«Если Инка его сторговала, — подумал Леха, легкая улыбка осветила изнутри глаза, — он, как только меня увидит, задерет возмущенно подбородок».
Густая, иссиня-черная ассирийская борода Левона воинственно взметнулась вверх, нацеливаясь острым концом на Лешу. Он развел руки в стороны, призывая небо и высшие силы в свидетели своей правоты, и сделал первый шаг навстречу Лешке.
«Сейчас поймет, что раз он здесь, значит, сам согласился, никто его насильно в наручниках не тащил и, следовательно, возмущаться мной нечего, а надо жаловаться на сучку Инну».
Щеки Левона надулись, словно у обиженного ребенка, а мощные ноздри взволнованно затрепетали, но тут же застыли.
«Дошло — факт приезда говорит сам за себя: сучка знает его истинную цену, и виноват в этом он сам. Жаловаться хозяину сучки — глупо, если не унизительно, означает полный крах и капитуляцию».
Лицо Левона, как, впрочем, и почти всех, с кем Лешке приходилось сталкиваться (спасибо тебе, Лазари!), читалось, словно школьный букварь.
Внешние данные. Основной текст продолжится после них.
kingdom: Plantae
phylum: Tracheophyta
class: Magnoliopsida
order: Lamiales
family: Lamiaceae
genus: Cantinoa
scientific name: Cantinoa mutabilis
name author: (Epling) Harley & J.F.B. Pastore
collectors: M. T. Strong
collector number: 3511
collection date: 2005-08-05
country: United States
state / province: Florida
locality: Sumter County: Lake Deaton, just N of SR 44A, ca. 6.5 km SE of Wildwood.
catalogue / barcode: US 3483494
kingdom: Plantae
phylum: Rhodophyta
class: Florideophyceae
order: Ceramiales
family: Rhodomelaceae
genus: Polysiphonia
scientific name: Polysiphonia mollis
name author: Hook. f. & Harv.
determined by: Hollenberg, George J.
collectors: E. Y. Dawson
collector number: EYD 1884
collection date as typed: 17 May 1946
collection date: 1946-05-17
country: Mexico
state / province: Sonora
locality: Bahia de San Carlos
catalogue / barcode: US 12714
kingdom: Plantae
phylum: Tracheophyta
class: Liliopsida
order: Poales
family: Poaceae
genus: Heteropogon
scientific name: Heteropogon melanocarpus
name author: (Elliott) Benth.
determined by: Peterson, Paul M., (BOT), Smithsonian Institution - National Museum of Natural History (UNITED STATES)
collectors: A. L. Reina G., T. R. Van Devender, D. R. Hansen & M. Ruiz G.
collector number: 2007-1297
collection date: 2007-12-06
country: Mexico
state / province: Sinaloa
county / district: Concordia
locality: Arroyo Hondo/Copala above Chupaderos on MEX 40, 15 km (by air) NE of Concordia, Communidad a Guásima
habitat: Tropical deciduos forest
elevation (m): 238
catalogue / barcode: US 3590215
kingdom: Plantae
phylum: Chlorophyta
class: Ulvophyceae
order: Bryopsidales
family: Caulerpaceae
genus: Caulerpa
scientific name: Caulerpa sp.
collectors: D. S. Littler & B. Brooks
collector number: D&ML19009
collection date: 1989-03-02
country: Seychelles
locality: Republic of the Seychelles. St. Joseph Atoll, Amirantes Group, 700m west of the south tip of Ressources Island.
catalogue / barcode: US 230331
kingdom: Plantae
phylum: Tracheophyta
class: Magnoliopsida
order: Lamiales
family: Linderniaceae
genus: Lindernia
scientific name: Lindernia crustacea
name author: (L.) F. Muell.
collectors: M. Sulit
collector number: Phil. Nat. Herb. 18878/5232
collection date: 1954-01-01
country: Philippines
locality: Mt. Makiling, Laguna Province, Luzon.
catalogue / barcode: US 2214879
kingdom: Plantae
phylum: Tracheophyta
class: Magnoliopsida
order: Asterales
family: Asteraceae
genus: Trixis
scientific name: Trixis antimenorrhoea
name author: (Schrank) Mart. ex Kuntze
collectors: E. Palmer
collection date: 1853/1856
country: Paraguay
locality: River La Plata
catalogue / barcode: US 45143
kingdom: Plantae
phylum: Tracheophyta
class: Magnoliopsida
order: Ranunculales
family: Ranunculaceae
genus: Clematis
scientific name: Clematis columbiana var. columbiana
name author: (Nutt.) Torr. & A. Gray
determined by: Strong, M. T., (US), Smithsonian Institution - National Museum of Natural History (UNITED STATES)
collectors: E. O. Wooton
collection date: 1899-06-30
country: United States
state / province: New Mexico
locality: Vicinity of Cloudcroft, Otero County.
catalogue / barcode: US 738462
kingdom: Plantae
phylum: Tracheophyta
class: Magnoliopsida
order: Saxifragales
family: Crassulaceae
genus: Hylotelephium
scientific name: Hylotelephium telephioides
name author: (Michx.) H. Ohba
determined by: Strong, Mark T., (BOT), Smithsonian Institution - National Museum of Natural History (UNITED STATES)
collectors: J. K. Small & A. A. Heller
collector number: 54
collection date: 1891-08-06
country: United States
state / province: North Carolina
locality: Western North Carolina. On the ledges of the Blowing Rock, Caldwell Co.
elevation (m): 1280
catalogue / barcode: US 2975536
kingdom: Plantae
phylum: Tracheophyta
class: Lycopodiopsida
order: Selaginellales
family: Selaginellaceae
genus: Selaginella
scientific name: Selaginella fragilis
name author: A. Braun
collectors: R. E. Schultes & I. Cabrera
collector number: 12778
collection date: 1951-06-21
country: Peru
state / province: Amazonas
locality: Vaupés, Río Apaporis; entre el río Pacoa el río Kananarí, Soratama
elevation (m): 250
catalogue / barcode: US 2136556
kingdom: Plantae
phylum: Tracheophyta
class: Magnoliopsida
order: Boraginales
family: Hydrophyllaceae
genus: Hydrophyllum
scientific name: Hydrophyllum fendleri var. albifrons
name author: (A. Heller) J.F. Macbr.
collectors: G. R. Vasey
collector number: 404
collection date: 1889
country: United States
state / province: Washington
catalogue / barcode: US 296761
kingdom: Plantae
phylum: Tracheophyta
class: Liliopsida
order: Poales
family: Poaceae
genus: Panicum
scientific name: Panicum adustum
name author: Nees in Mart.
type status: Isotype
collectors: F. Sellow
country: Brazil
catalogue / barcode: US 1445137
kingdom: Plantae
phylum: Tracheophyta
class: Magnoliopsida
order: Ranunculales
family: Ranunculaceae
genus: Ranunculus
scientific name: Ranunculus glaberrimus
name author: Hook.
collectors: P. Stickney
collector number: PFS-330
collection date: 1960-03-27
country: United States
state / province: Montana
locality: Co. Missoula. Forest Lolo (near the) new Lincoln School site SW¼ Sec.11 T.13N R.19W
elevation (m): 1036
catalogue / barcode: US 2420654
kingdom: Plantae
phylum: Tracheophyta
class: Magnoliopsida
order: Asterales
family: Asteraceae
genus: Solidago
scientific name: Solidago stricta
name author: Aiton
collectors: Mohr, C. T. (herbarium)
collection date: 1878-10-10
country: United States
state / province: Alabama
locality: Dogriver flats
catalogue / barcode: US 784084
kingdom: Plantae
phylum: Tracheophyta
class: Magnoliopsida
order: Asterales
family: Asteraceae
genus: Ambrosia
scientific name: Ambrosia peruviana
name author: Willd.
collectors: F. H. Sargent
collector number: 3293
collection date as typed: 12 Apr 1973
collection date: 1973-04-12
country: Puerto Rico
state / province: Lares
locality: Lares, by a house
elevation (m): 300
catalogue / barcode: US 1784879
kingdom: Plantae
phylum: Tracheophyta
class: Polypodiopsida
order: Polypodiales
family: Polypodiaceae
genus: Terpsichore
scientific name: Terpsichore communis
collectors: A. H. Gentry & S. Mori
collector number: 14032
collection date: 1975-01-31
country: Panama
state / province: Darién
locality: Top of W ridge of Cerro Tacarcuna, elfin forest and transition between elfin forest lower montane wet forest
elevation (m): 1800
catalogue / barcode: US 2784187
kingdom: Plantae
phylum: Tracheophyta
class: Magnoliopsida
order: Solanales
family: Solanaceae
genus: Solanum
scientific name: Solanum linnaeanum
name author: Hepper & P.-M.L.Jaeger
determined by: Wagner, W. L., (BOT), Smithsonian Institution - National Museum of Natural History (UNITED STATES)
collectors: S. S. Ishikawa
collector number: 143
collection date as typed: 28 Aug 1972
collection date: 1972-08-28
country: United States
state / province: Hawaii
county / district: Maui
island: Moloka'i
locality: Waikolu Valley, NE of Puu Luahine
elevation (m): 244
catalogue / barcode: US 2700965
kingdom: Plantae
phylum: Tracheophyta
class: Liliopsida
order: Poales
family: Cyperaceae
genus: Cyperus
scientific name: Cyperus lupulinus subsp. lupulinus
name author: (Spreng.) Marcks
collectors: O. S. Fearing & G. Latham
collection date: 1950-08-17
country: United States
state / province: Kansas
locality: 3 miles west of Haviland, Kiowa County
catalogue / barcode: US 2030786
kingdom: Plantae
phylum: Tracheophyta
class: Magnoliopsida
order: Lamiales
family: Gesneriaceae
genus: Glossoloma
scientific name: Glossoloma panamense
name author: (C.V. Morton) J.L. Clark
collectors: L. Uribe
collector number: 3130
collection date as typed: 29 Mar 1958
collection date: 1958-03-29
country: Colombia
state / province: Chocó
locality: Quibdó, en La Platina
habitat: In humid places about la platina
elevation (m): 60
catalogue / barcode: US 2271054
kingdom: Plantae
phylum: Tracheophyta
Разведенные в стороны руки, только что призывавшие в помощь небесные силы, развернулись теперь ладонями к Алексею, и Левон экспансивно потряс ими в воздухе, подчеркивая жестом радость встречи:
— Леша, дорогой, тысячу лет! — Левон говорил на правильном русском, но с неотчетливым, мягким бакинским акцентом, на который накладывалась еще и певучесть иврита.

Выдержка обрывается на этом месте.